Problem details: If a line in the entries below includes "left", show that line.

Dataset entries:

====

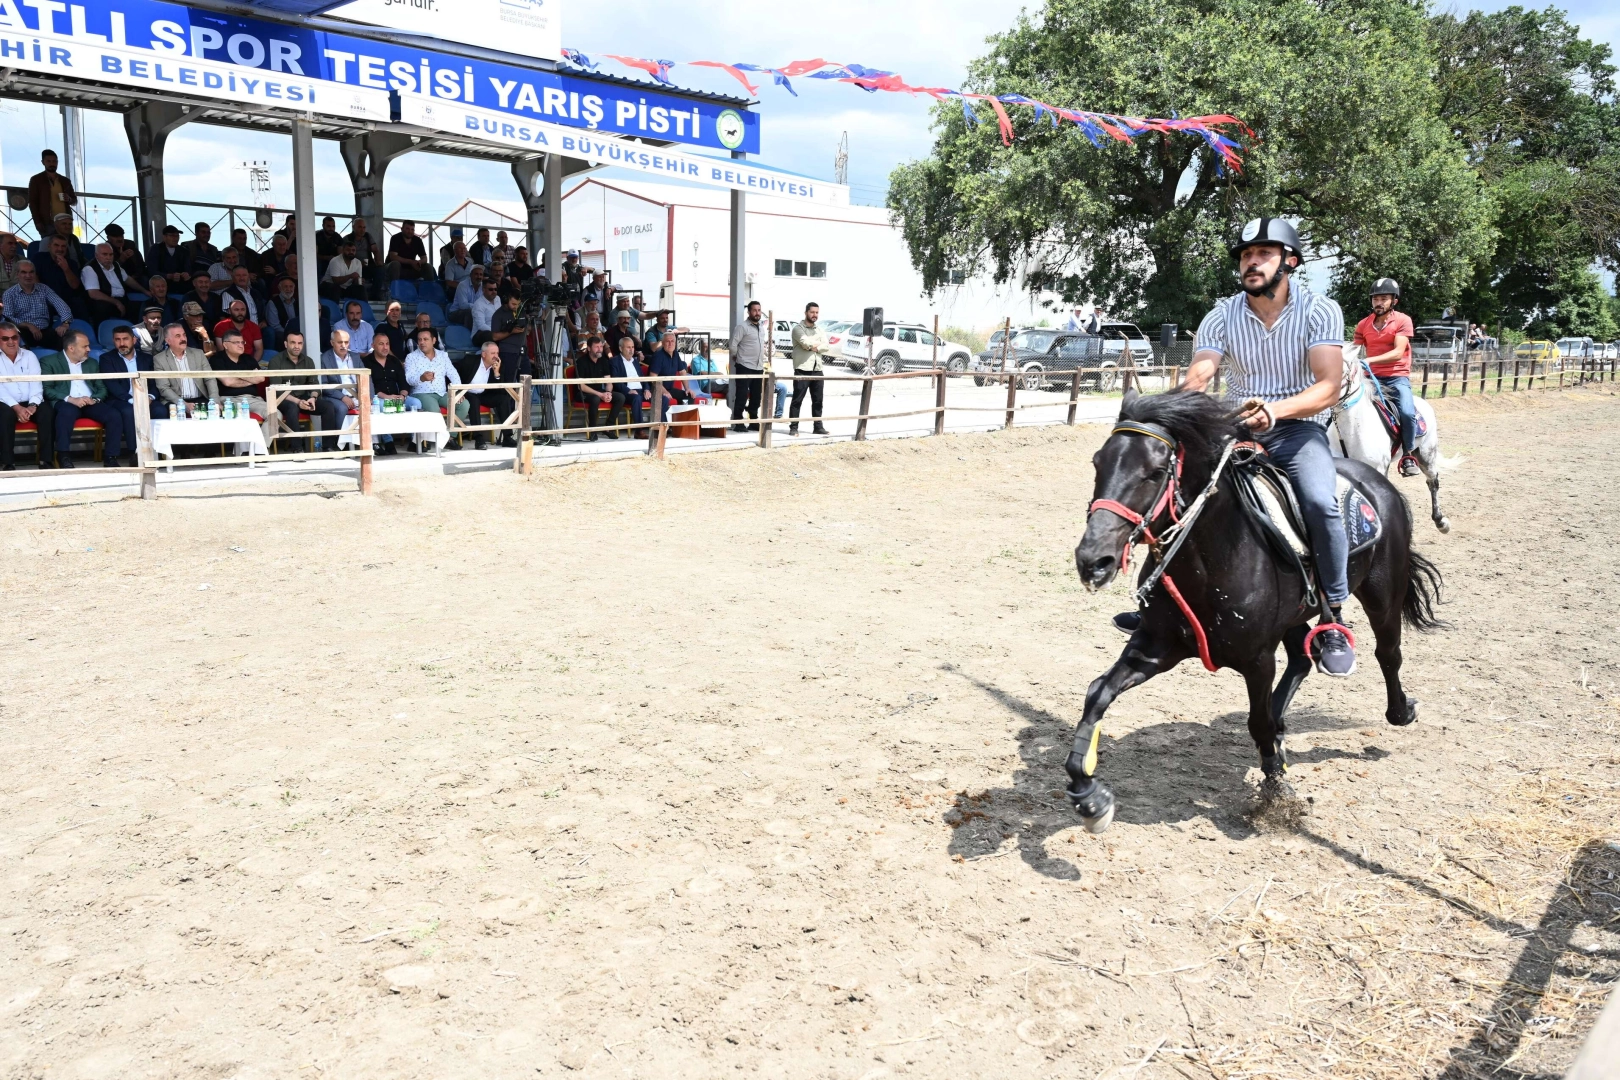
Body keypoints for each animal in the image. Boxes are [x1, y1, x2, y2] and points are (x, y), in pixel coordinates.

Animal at [1069, 390, 1438, 835]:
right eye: (1097, 462)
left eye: (1155, 472)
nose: (1094, 560)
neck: (1215, 558)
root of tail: (1378, 483)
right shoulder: (1155, 647)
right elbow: (1097, 692)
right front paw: (1089, 797)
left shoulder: (1257, 659)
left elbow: (1256, 722)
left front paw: (1277, 794)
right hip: (1297, 616)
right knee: (1302, 660)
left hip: (1382, 594)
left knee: (1387, 653)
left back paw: (1398, 709)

====

Task result:
left eye: (1155, 472)
left shoulder: (1257, 659)
left elbow: (1256, 722)
left front paw: (1277, 794)
left hip: (1382, 594)
left knee: (1387, 653)
left back paw: (1398, 709)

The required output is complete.